Comme le précise le Dr Le Garrec lors du colloque de l’Académie de Médecine, certains éléments doivent être surveillés, comme :
- Les blessure physiques qui font partie de la vie d’un athlète et engendrent un arrêt de l’entrainement et des compétitions. Elles entrainent alors un écartement du groupe d’entrainement avec des modification du rythme de vie et souvent des conséquences économiques, qui peuvent être mal vécues. Une vigilance particulière doit d’ailleurs être de mise sur la commotion cérébrale qui est considérée comme une blessure « invisible », mais qui peut être responsable de troubles psychologiques (risque dépressif dans 20 % des cas).

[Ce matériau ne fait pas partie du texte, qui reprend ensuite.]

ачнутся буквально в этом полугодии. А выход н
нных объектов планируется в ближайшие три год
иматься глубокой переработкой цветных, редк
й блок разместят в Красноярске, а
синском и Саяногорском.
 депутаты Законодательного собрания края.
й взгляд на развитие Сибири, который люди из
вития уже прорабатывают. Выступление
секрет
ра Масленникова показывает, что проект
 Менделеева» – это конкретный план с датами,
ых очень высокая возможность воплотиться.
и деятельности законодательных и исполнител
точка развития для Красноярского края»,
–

- Le surentrainement est possible également. La fatigue quotidienne est normale et la récupération indispensable. Il faut donc être vigilant au surentrainement qui doit être suspecté s’il y a plus de 5 à 7 entrainements par semaine avec une fatigue persistante depuis plus de 4 semaines et une réduction des performance supérieure à 10 % (sans maladie associée à cette baisse de performance). Le diagnostic est d’ailleurs souvent retardé avec comme conséquence possible un arrêt transitoire voire définitif de la pratique sportive.
- La non-sélection (comme par exemple aux Jeux de Paris 2024) et la contre-performance sont souvent vécues comme un échec avec des répercussions psychologiques.

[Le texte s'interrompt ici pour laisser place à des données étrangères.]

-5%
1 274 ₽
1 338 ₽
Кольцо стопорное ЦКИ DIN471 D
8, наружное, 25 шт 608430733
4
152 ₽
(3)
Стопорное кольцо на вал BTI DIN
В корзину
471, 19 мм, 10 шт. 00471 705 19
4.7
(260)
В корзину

- La pression de l’entourage n’est pas en reste. En effet, la famille, les entraineurs, les agents sportifs ou les dirigeants ont des attentes vis-à-vis du sportif. La pression psychologique et la charge émotionnelle sont importantes.
- Les réseaux sociaux, omniprésents, font partie du quotidien des jeunes sportifs. Il y a une forte médiatisation des athlètes. Les commentaires négatifs anonymes ou non sont potentiellement blessants. Il est nécessaire de savoir gérer l’utilisation des réseaux sociaux et être en capacité à s’arrêter de les regarder.
Des signes avant-coureurs à surveiller
Les manifestations d’une altération de la santé mentale peuvent être :
- Une altération de la quantité et de la qualité du sommeil
- Des signes dépressifs pouvant amener à des tentatives de suicide
- Des troubles anxieux
- Des difficultés d’attention
- Des troubles du comportement alimentaire
- Parfois la consommation de substances illégales.
Le Dr Le Garrec recommande d’être attentif aux signaux d’alerte, comme :
- Une fatigue anormale
- Des blessures à répétition
- Une certaine inquiétude et des ruminations
- Des troubles du sommeil
- Des troubles de l’alimentation
- Une variation de poids
- Une perte de motivation
- Des difficultés de concentration
- Une perte de l’estime de soi
- Un isolement
La prévention, un élément primordial
Une stratégie de prévention a été mise en place depuis plusieurs années avec la « communication indispensable entre les différents professionnels de santé et avec l’environnement sportif et familial ». De plus, « la surveillance médicale réglementaire (SMR) inclut d’ailleurs un suivi psychologique annuel depuis 2006 ». Plusieurs outils d’évaluation de la santé mentale ont été élaborés, comme le SMHAT-1 (Sport Mental Health assessment Tool, à l’intention des professionnels de santé) et le SMHRT-1 (Sport Mental Health Recognition Tool, à l’intention des athlètes et leur entourage).
Une prise en charge individuelle et complète
Selon le Dr Le Garrec, la prise en charge doit être personnalisée et globale avec un suivi par un médecin et/ou une psychologue.
En cas de nécessité, un traitement médicamenteux peut être mis en place après avoir analysé les effets positifs et négatifs sur la sécurité et la performance de l’athlète tout en respectant les obligations du règlement anti-dopage.
La prise en compte des entraîneurs dans cette prise en charge est primordiale, tout en conservant un appui de l’entourage familial.
La reconnaissance et la prise en charge de la santé mentale des sportifs de haut niveau se sont améliorées grâce à une meilleure écoute des athlètes. Mais il reste nécessaire de toujours informer les athlètes, les staffs techniques et l’entourage familial afin de détecter les signaux d’alerte à temps.